Fig. 6. Blue whale in Skjálfandi Bay
For humpback whales and fin whales, a general increase has been documented. The number of humpback whales coming and staying in Iceland even brought scientists to discuss the possibility of the establishment of a new breeding area!
Fig. 7. Humpback whale in Faxaflói
It is very difficult to know if those changes are related to global warming and the change of environmental conditions or to other factors. However, there seems to be a tendency for cetacean species to shift their distribution northward.
Impact of climate change on birds
For the many species of birds observed on our tours, climate change will also bring a multitude of threats.
By increasing the severity of storms, climate change increases adult mortality and the foraging difficulty. Storms also cause nest destruction, for example eroding the islands where puffins like to dig their burrows.

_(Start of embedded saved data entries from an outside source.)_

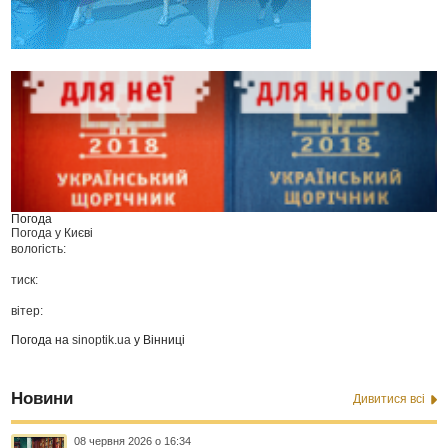
Погода
Погода у
Києві
вологість:
тиск:
вітер:
Погода на
sinoptik.ua
у Вінниці
Новини
Дивитися всі
08 червня 2026 о 16:34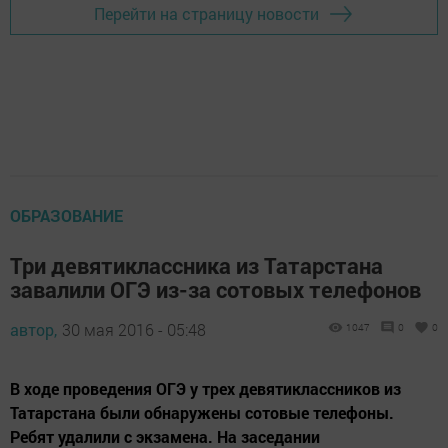
Перейти на страницу новости
ОБРАЗОВАНИЕ
Три девятиклассника из Татарстана
завалили ОГЭ из-за сотовых телефонов
автор,
30 мая 2016 - 05:48
1047
0
0
В ходе проведения ОГЭ у трех девятиклассников из
Татарстана были обнаружены сотовые телефоны.
Ребят удалили с экзамена. На заседании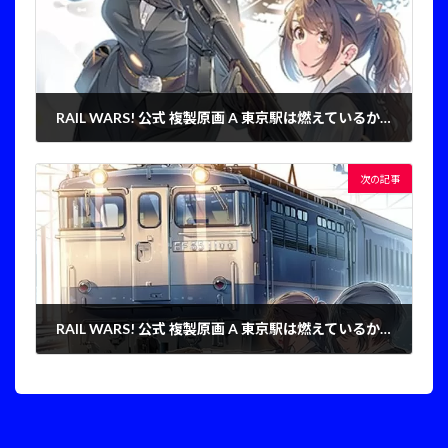
RAIL WARS! 公式 複製原画 A 東京駅は燃えているか！ 01
2025年1月20日
次の記事
RAIL WARS! 公式 複製原画 A 東京駅は燃えているか！ 03
2025年1月20日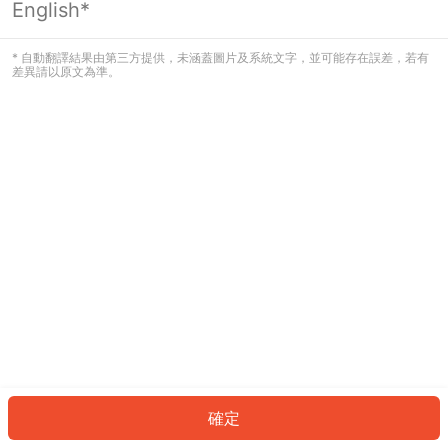
English*
發生錯誤！請登入並再試一次或回到主
頁。
* 自動翻譯結果由第三方提供，未涵蓋圖片及系統文字，並可能存在誤差，若有
差異請以原文為準。
登入
返回首頁
確定
ID: 9261f4b9861-2534-4f5b-82b8-fdb8f127fe53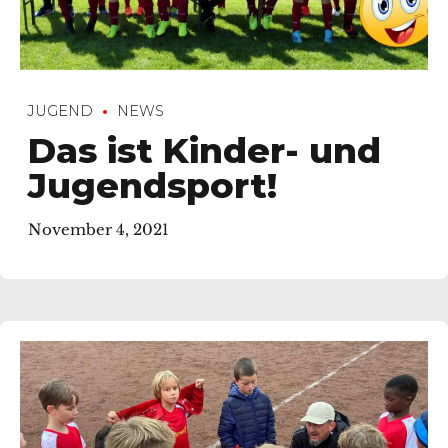
JUGEND
NEWS
Das ist Kinder- und
Jugendsport!
November 4, 2021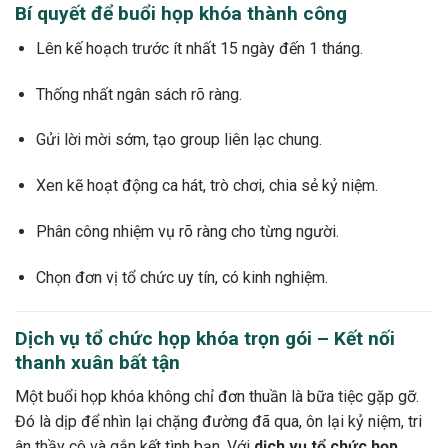
Bí quyết để buổi họp khóa thành công
Lên kế hoạch trước ít nhất 15 ngày đến 1 tháng.
Thống nhất ngân sách rõ ràng.
Gửi lời mời sớm, tạo group liên lạc chung.
Xen kẽ hoạt động ca hát, trò chơi, chia sẻ kỷ niệm.
Phân công nhiệm vụ rõ ràng cho từng người.
Chọn đơn vị tổ chức uy tín, có kinh nghiệm.
Dịch vụ tổ chức họp khóa trọn gói – Kết nối
thanh xuân bất tận
Một buổi họp khóa không chỉ đơn thuần là bữa tiệc gặp gỡ.
Đó là dịp để nhìn lại chặng đường đã qua, ôn lại kỷ niệm, tri
ân thầy cô và gắn kết tình bạn. Với
dịch vụ tổ chức họp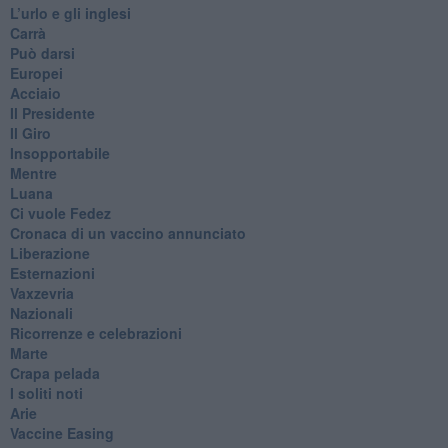
​L’urlo e gli inglesi
Carrà
Può darsi
Europei
Acciaio
Il Presidente
​Il Giro
Insopportabile
​Mentre
Luana
​Ci vuole Fedez
​Cronaca di un vaccino annunciato
​Liberazione
Esternazioni
Vaxzevria
Nazionali
​Ricorrenze e celebrazioni
Marte
​Crapa pelada
​I soliti noti
Arie
​Vaccine Easing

Fig. 8. Atlantic puffin burrows on Lundey
The decrease of sand eels, one of the main prey of Atlantic puffins, also has a vast impact on the population. Particularly in the south, prey availability is reduced during the breeding season.
For long living species like sea birds, adult mortality has a strong impact on the population. A long generation length (the average time between two consecutive generations) slows down the recovery after a few bad years. These animals have a high site fidelity, and so they rarely colonise new areas.
The risks induced by climate change for birds and particularly for auks include an increase of mammal predation like minks and rats. All of the following birds are facing several threats related to climate change that can combine and increase the risk of extinction. Their current breeding area is likely to become less suitable.
Black guillemot, Atlantic puffin, common guillemot, long tailed duck, harlequin duck, velvet scoters, eiders, phalaropes, Northern gannets, shags and cormorants, glaucus, great black backed gull, black legged kittiwake, great Northern diver, Northern fulmar, storm petrel, Arctic skua, Arctic tern.
Fig. 9 Atlantic puffins
Fig 10.Northern fulmar
Fig 11. Great black-backed gull
What to do about it?
For a long time, the stability of our climate has allowed ecosystems to flourish, giving us a perfectly suitable environment. In the last century, human activities and our uncontrolled use of fossil fuels have drastically damaged this balance. For birds, measures can be applied to treat the symptoms of climate change, such as exterminating invasive species, translocating populations, giving extra food during the breeding season, trying to make new colonies more attractive or artificially incubating eggs. For cetaceans it is more difficult to directly take action, and other threats such as overfishing, net entanglement, and vessel strikes are easier to prevent than to cure. However, to minimise this climate shift and to work on the cause and not on the symptoms, it is urgent to embrace moderation, and switch to low-carbon energy.